Monday, September 3, 2007

Qana, Derry


The Dead Lie in Familiar Shapes

By EAMON McCANN
CounterPunch

"It was the sudden eruption at the back of the room upstairs at Sandino's which brought us eventually to the burial ground at Qana.

At the edge of the village, pictures of each of the 28 victims were displayed on a wall around the canopied space where the graves are laid out in precise, neat pattern by the place where the building which they were crushed under once stood.

Qana Mayor Mohammed Atiya made a formal speech of welcome while relatives of the dead stood sentinel by the graves. Shane Cullen, who had designed the memorial plaque we'd brought over, explained that it had been hewn from Irish blue limestone because we wanted "to leave a little bit of Ireland here in Qana, as a sign of our sorrow." I talked of how we'd heard of the massacre and why we'd occupied the Raytheon plant in Derry in response. Goretti Horgan sang a Gaelic lament. Jimmy Kelly played the tin whistle.

# Information shown:
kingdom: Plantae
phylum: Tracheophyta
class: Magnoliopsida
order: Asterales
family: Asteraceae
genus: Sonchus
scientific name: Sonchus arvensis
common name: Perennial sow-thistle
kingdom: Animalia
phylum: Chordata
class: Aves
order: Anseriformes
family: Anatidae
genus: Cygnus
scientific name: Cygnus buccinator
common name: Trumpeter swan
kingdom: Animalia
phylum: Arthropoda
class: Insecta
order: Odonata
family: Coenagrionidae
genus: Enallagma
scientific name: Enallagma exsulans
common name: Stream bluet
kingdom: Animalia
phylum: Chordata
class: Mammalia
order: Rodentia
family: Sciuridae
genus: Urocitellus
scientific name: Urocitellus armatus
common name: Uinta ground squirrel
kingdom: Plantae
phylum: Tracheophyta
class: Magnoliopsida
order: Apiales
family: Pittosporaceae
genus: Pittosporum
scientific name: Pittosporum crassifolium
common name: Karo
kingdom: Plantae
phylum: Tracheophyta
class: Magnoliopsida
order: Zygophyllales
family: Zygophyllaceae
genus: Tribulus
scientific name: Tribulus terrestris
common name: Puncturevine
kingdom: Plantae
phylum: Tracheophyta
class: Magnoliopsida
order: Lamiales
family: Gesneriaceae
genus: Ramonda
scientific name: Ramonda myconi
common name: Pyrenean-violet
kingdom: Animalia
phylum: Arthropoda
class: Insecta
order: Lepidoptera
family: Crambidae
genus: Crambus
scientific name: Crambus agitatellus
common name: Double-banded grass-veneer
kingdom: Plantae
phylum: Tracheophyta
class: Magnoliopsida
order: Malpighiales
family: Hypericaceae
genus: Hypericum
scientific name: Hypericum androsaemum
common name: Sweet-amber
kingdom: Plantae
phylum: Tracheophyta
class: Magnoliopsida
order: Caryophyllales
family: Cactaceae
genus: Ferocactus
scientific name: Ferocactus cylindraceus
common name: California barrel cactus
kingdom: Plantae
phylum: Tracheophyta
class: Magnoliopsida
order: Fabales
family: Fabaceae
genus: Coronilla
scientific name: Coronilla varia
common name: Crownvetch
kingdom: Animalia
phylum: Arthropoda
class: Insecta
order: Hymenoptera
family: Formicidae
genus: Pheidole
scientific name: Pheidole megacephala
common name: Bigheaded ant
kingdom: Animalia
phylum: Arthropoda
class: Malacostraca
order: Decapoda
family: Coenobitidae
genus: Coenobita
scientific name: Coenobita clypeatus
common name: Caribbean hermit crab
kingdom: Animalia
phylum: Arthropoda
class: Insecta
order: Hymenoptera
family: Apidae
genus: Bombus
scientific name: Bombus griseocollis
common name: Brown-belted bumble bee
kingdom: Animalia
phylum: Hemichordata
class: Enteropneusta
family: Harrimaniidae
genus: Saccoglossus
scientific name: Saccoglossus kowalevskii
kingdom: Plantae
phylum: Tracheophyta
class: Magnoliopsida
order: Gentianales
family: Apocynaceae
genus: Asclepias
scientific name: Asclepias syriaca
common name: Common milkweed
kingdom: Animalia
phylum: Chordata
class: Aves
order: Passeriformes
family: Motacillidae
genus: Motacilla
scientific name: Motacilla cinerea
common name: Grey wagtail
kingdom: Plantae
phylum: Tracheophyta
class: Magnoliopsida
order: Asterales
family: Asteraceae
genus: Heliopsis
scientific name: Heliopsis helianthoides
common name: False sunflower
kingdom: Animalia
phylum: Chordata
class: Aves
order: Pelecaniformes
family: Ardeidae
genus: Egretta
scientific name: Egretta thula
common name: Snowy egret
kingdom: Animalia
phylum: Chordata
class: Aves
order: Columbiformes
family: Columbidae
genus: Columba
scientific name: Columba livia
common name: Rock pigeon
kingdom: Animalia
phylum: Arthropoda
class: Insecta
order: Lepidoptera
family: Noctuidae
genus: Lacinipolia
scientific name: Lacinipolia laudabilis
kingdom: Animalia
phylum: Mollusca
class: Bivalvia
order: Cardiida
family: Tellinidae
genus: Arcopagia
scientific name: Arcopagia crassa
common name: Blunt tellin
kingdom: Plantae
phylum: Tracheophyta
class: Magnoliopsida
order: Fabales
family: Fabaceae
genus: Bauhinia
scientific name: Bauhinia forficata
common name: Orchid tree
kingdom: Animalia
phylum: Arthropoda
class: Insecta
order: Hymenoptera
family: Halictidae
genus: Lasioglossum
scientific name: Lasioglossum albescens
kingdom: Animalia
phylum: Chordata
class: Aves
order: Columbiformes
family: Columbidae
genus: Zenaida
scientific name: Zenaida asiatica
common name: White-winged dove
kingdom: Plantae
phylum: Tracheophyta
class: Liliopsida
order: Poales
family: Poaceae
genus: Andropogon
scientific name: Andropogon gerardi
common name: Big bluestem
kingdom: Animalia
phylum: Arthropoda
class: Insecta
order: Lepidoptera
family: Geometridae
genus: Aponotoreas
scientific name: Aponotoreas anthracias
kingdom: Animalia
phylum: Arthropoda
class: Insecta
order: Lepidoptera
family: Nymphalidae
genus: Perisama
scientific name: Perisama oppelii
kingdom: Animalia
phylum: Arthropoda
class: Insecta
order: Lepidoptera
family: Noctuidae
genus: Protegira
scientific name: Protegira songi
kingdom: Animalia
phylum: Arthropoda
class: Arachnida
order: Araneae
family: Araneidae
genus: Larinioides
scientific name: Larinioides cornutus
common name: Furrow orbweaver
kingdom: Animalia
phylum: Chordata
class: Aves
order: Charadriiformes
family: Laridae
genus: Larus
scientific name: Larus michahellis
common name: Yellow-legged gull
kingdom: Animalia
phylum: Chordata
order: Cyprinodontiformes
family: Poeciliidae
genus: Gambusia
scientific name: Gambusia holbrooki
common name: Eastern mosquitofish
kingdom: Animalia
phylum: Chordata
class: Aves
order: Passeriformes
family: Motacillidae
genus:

# The request:
Swap "burial ground" for "cemetery" in the article about Qana, and give its passage again, starting at "Monday, September 3, 2007" and ending at "under once stood.".

# Result:
Monday, September 3, 2007

Qana, Derry


The Dead Lie in Familiar Shapes

By EAMON McCANN
CounterPunch

"It was the sudden eruption at the back of the room upstairs at Sandino's which brought us eventually to the cemetery at Qana.

At the edge of the village, pictures of each of the 28 victims were displayed on a wall around the canopied space where the graves are laid out in precise, neat pattern by the place where the building which they were crushed under once stood.